Looks better but to me the paint appears very thick and a bit rough, normally it will go on quite thin and smooth, I normally have to apply a second coat, next time you use the paint perhaps add some thinners to it and see if you get a better result. 

 

Here's mine for comparison 

zD6BQbq.png

Posted
1 hour ago, gmrhodes13 said:

Looks better but to me the paint appears very thick and a bit rough, normally it will go on quite thin and smooth, I normally have to apply a second coat, next time you use the paint perhaps add some thinners to it and see if you get a better result. 

 

Here's mine for comparison 

zD6BQbq.png

Thanks! Do I need to redo them again or is there a way to fix them? Should I sand them or use paint thinner to smooth them out? A second coat? Clearly, I’m not good at this. 

Posted
9 minutes ago, cnsf said:

Thanks! Do I need to redo them again or is there a way to fix them? Should I sand them or use paint thinner to smooth them out? A second coat? Clearly, I’m not good at this. 

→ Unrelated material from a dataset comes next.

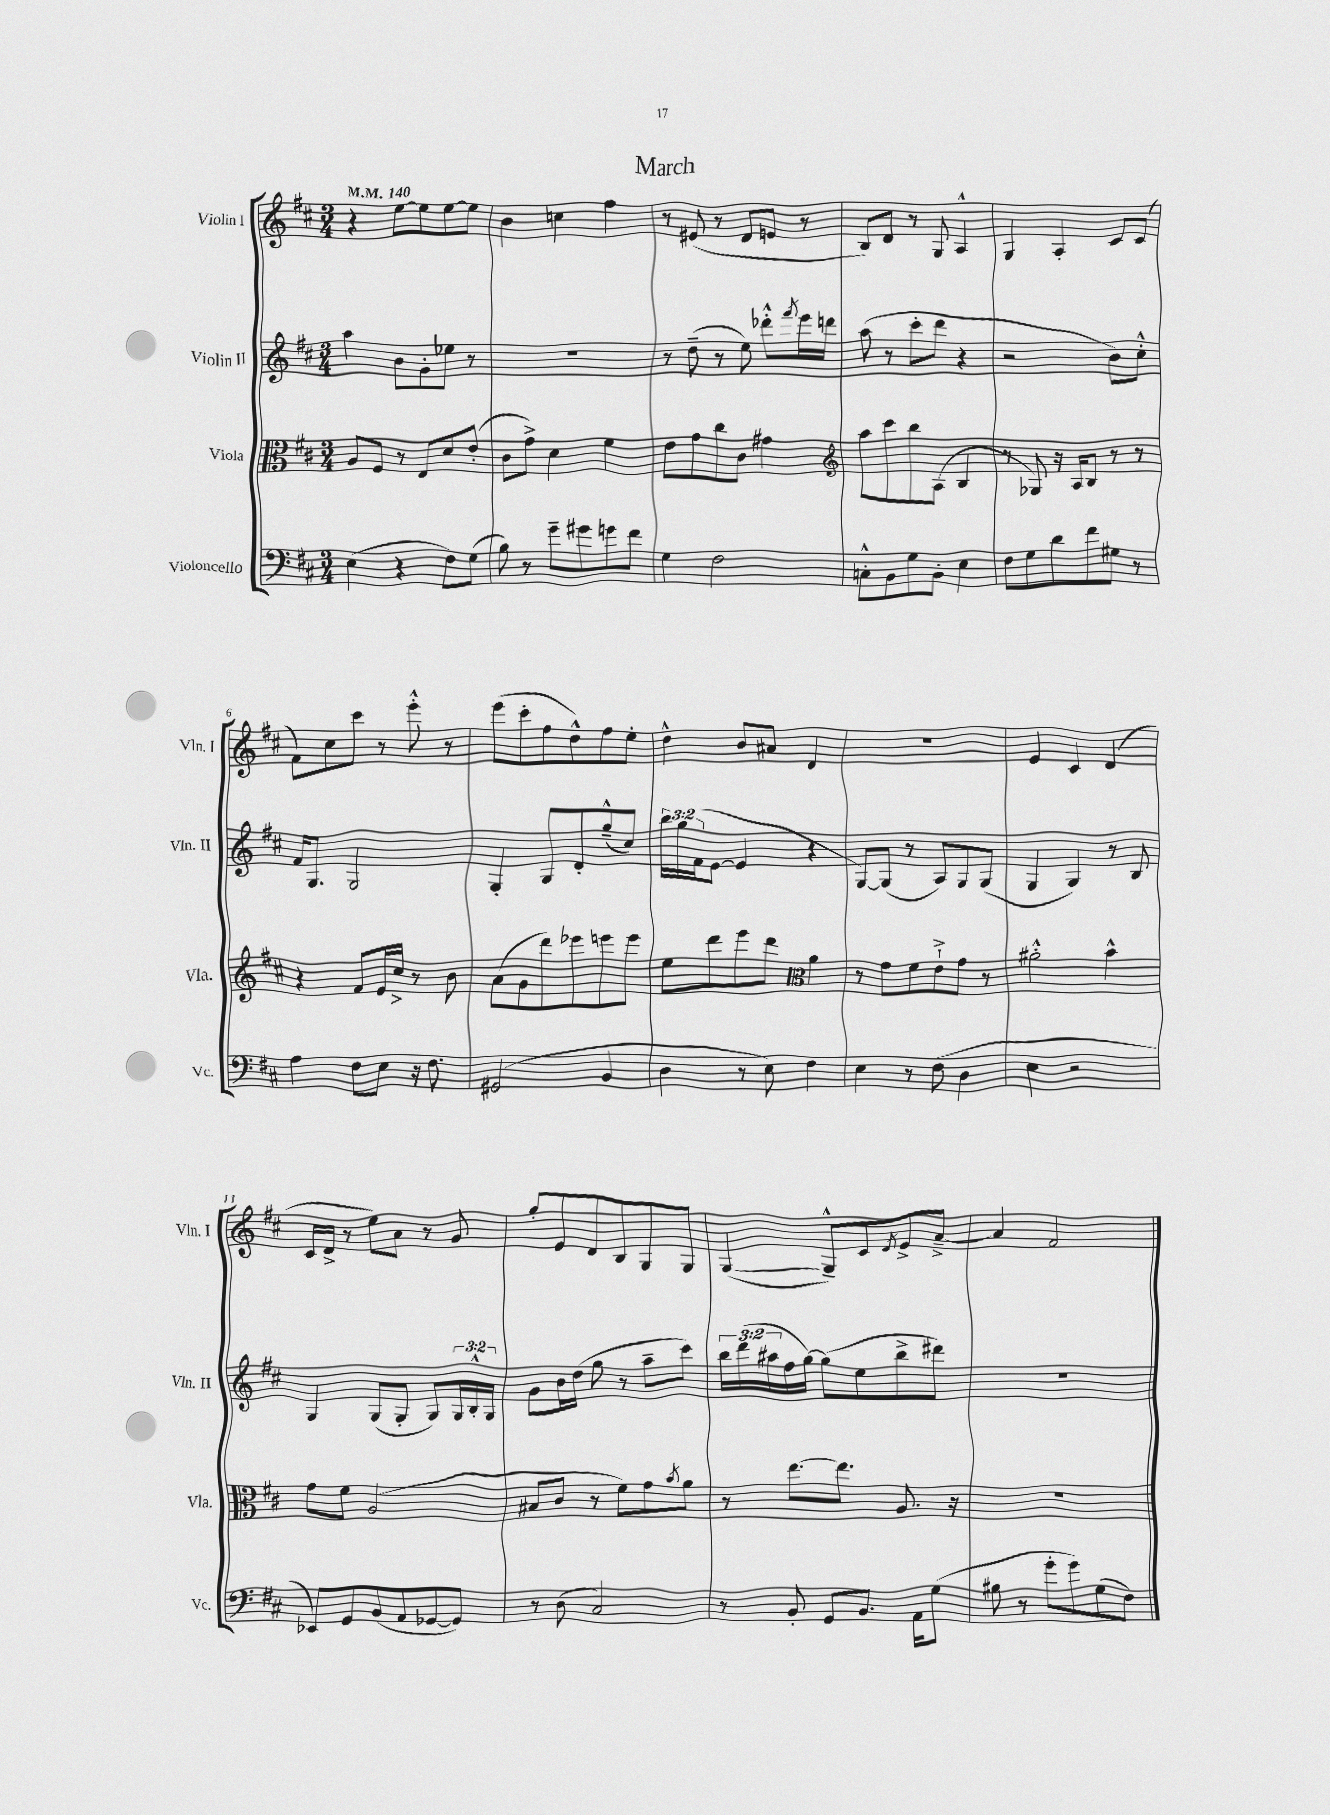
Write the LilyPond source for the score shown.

They do look a little rough to me but hopefully one of the @Deployment Officer Team will chime in. 

 

I would not build up the paint anymore it will just make it look worse. I wouldn't sand either as you will scratch the gloss finish of the plastic. I normally use rough automotive buffing compound to clean off any mistake paint or mineral turpentine which is a little more gentle than using thinners, which could also damage the plastic depending on what type of thinners you are using. 

Posted
52 minutes ago, gmrhodes13 said:

They do look a little rough to me but hopefully one of the @Deployment Officer Team will chime in. 

 

I would not build up the paint anymore it will just make it look worse. I wouldn't sand either as you will scratch the gloss finish of the plastic. I normally use rough automotive buffing compound to clean off any mistake paint or mineral turpentine which is a little more gentle than using thinners, which could also damage the plastic depending on what type of thinners you are using. 

I used mineral spirits for the gray paint to remove it and isopropyl alcohol for the blue paint.